モンテーニュ3

 

 

 

よく見られることであるが、どんなに豊穣で肥沃な土地でも、遊ばせておくと様々な無益な雑草が生い茂る。

これを役に立てるためには、われわれの役に立つような何かの種子を播いてやらなければならない。

(…)

精神が何か自分を束縛し抑制する主題を提供させられないと、茫然とした想像の原野をただ右往左往するだけになってしまう。

堀田善衛 『ミシェル 城館の人』

  

  大抵の場合、日々の生活や仕事で「土地」の養分を使い果たしまうことの方が多いだろう。 

 例えわずかであっても、その「土地」から実ったものが、私たちを培ってゆく。

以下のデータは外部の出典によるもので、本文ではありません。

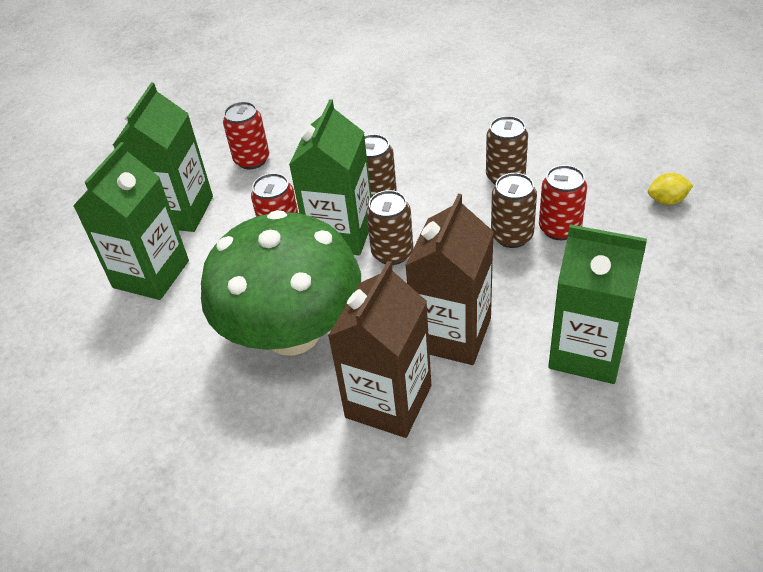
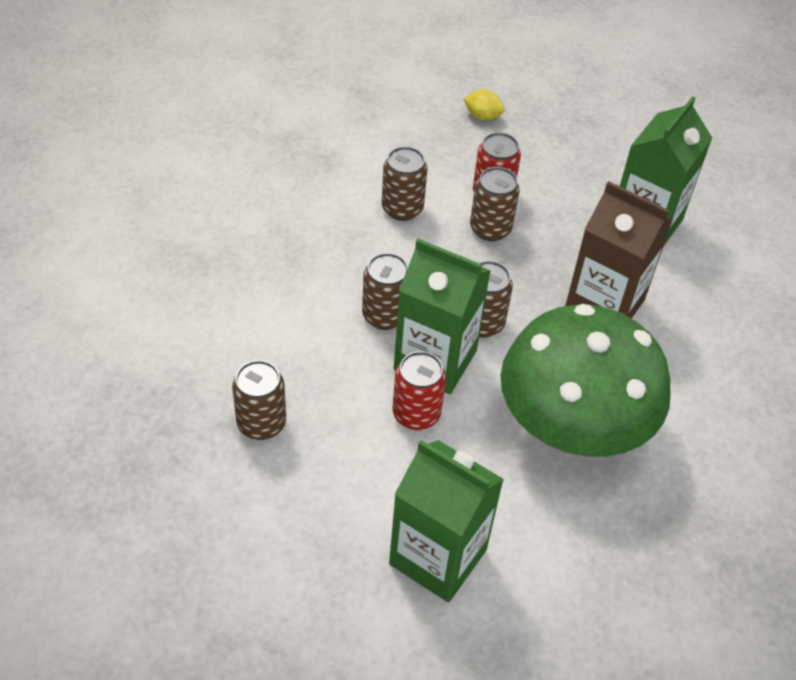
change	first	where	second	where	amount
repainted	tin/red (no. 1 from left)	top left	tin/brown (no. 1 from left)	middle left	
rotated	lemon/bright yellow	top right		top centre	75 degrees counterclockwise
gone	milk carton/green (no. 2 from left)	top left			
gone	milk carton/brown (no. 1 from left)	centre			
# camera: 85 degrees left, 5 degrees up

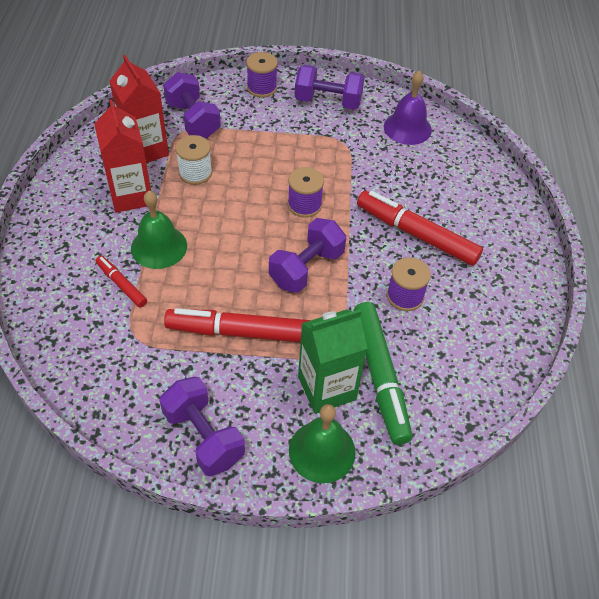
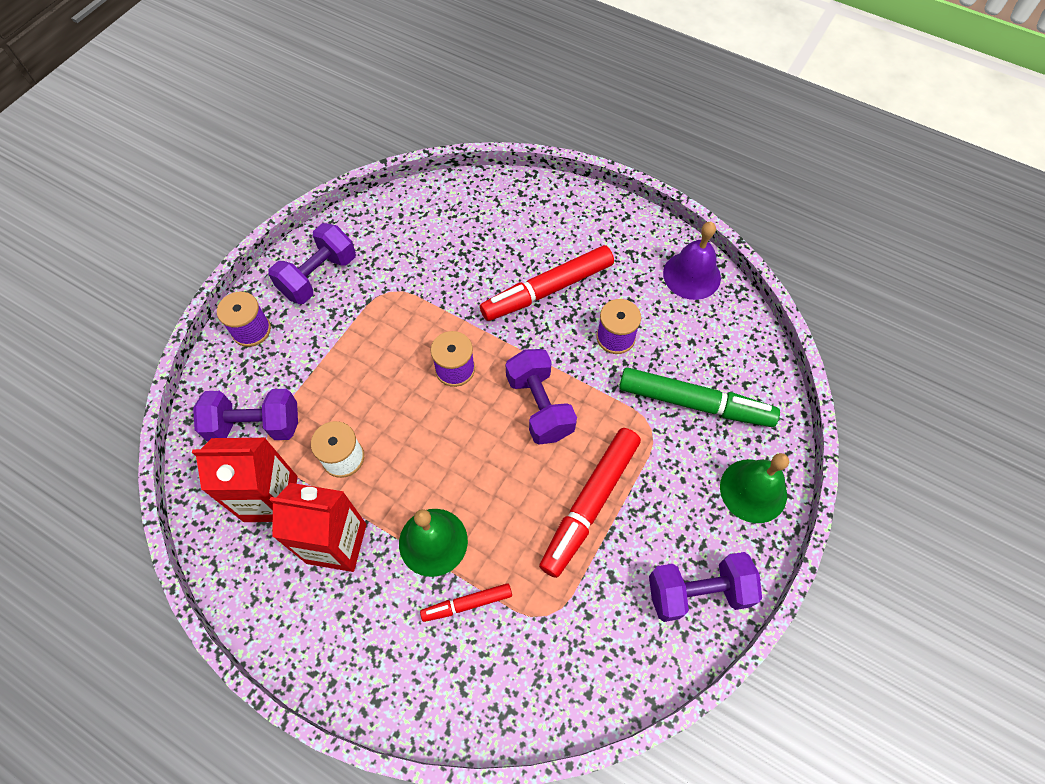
change	first	where	second	where	amount
shifted	hand bell/violet	top right		top centre	
gone	milk carton/green	centre			
# camera: 60 degrees left, 10 degrees up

その実りの紡ぎ合いの中に、喜びあり悲しみあり、人生のドラマが渦巻く。

 

 しかし若さや、才能や、熱意によって「肥沃な土地」を有している人々もまた要注意である。

 青春の日々の無限のエネルギーが、時に悩みや苦しみ、痛々しい中二病に繋がるように、豊かさとは時に、人々を焦燥させ、人々を苛む存在でもあるからだ。

 多くの場合、大人になって忙しい日々に土地が痩せていくことは、精神の安定にもまた、繋がるのだと思うのだ。

 もし幸運にもモンテーニュのように豊かな土地が目の前にあり、そこに雑草が生い茂っているのなら、あまり意気込み過ぎず、彼の言うように、「役に立つ」タネを手っ取り早く撒くのが良いのかもしれない。

 雑草の中にはまた、得体のしれない昆虫や小動物もまた訪れる。

 それもまた、豊かさの一つの姿ではあるのだが。